PROVIDED MATERIAL:
—————

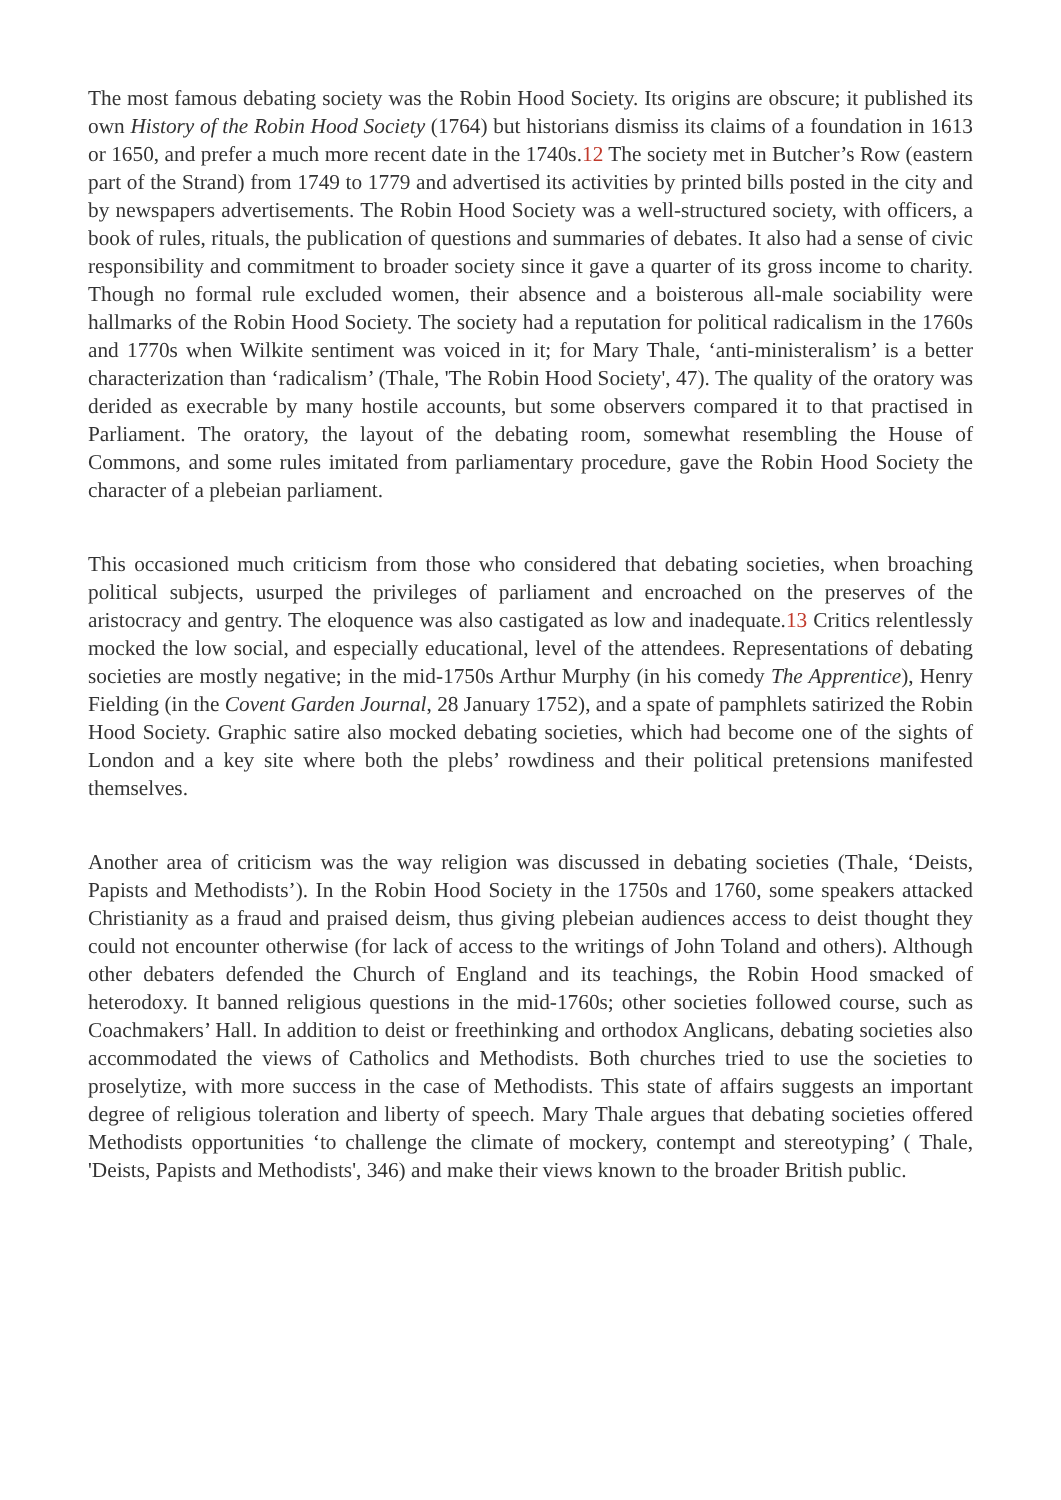The most famous debating society was the Robin Hood Society. Its origins are obscure; it published its own History of the Robin Hood Society (1764) but historians dismiss its claims of a foundation in 1613 or 1650, and prefer a much more recent date in the 1740s.12 The society met in Butcher’s Row (eastern part of the Strand) from 1749 to 1779 and advertised its activities by printed bills posted in the city and by newspapers advertisements. The Robin Hood Society was a well-structured society, with officers, a book of rules, rituals, the publication of questions and summaries of debates. It also had a sense of civic responsibility and commitment to broader society since it gave a quarter of its gross income to charity. Though no formal rule excluded women, their absence and a boisterous all-male sociability were hallmarks of the Robin Hood Society. The society had a reputation for political radicalism in the 1760s and 1770s when Wilkite sentiment was voiced in it; for Mary Thale, ‘anti-ministeralism’ is a better characterization than ‘radicalism’ (Thale, 'The Robin Hood Society', 47). The quality of the oratory was derided as execrable by many hostile accounts, but some observers compared it to that practised in Parliament. The oratory, the layout of the debating room, somewhat resembling the House of Commons, and some rules imitated from parliamentary procedure, gave the Robin Hood Society the character of a plebeian parliament.
This occasioned much criticism from those who considered that debating societies, when broaching political subjects, usurped the privileges of parliament and encroached on the preserves of the aristocracy and gentry. The eloquence was also castigated as low and inadequate.13 Critics relentlessly mocked the low social, and especially educational, level of the attendees. Representations of debating societies are mostly negative; in the mid-1750s Arthur Murphy (in his comedy The Apprentice), Henry Fielding (in the Covent Garden Journal, 28 January 1752), and a spate of pamphlets satirized the Robin Hood Society. Graphic satire also mocked debating societies, which had become one of the sights of London and a key site where both the plebs’ rowdiness and their political pretensions manifested themselves.
Another area of criticism was the way religion was discussed in debating societies (Thale, ‘Deists, Papists and Methodists’). In the Robin Hood Society in the 1750s and 1760, some speakers attacked Christianity as a fraud and praised deism, thus giving plebeian audiences access to deist thought they could not encounter otherwise (for lack of access to the writings of John Toland and others). Although other debaters defended the Church of England and its teachings, the Robin Hood smacked of heterodoxy. It banned religious questions in the mid-1760s; other societies followed course, such as Coachmakers’ Hall. In addition to deist or freethinking and orthodox Anglicans, debating societies also accommodated the views of Catholics and Methodists. Both churches tried to use the societies to proselytize, with more success in the case of Methodists. This state of affairs suggests an important degree of religious toleration and liberty of speech. Mary Thale argues that debating societies offered Methodists opportunities ‘to challenge the climate of mockery, contempt and stereotyping’ ( Thale, 'Deists, Papists and Methodists', 346) and make their views known to the broader British public.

—————

PROBLEM TO WORK ON: Without the pictures, copy the material exactly as given.

ANSWER SECTION:
The most famous debating society was the Robin Hood Society. Its origins are obscure; it published its own History of the Robin Hood Society (1764) but historians dismiss its claims of a foundation in 1613 or 1650, and prefer a much more recent date in the 1740s.12 The society met in Butcher’s Row (eastern part of the Strand) from 1749 to 1779 and advertised its activities by printed bills posted in the city and by newspapers advertisements. The Robin Hood Society was a well-structured society, with officers, a book of rules, rituals, the publication of questions and summaries of debates. It also had a sense of civic responsibility and commitment to broader society since it gave a quarter of its gross income to charity. Though no formal rule excluded women, their absence and a boisterous all-male sociability were hallmarks of the Robin Hood Society. The society had a reputation for political radicalism in the 1760s and 1770s when Wilkite sentiment was voiced in it; for Mary Thale, ‘anti-ministeralism’ is a better characterization than ‘radicalism’ (Thale, 'The Robin Hood Society', 47). The quality of the oratory was derided as execrable by many hostile accounts, but some observers compared it to that practised in Parliament. The oratory, the layout of the debating room, somewhat resembling the House of Commons, and some rules imitated from parliamentary procedure, gave the Robin Hood Society the character of a plebeian parliament.
This occasioned much criticism from those who considered that debating societies, when broaching political subjects, usurped the privileges of parliament and encroached on the preserves of the aristocracy and gentry. The eloquence was also castigated as low and inadequate.13 Critics relentlessly mocked the low social, and especially educational, level of the attendees. Representations of debating societies are mostly negative; in the mid-1750s Arthur Murphy (in his comedy The Apprentice), Henry Fielding (in the Covent Garden Journal, 28 January 1752), and a spate of pamphlets satirized the Robin Hood Society. Graphic satire also mocked debating societies, which had become one of the sights of London and a key site where both the plebs’ rowdiness and their political pretensions manifested themselves.
Another area of criticism was the way religion was discussed in debating societies (Thale, ‘Deists, Papists and Methodists’). In the Robin Hood Society in the 1750s and 1760, some speakers attacked Christianity as a fraud and praised deism, thus giving plebeian audiences access to deist thought they could not encounter otherwise (for lack of access to the writings of John Toland and others). Although other debaters defended the Church of England and its teachings, the Robin Hood smacked of heterodoxy. It banned religious questions in the mid-1760s; other societies followed course, such as Coachmakers’ Hall. In addition to deist or freethinking and orthodox Anglicans, debating societies also accommodated the views of Catholics and Methodists. Both churches tried to use the societies to proselytize, with more success in the case of Methodists. This state of affairs suggests an important degree of religious toleration and liberty of speech. Mary Thale argues that debating societies offered Methodists opportunities ‘to challenge the climate of mockery, contempt and stereotyping’ ( Thale, 'Deists, Papists and Methodists', 346) and make their views known to the broader British public.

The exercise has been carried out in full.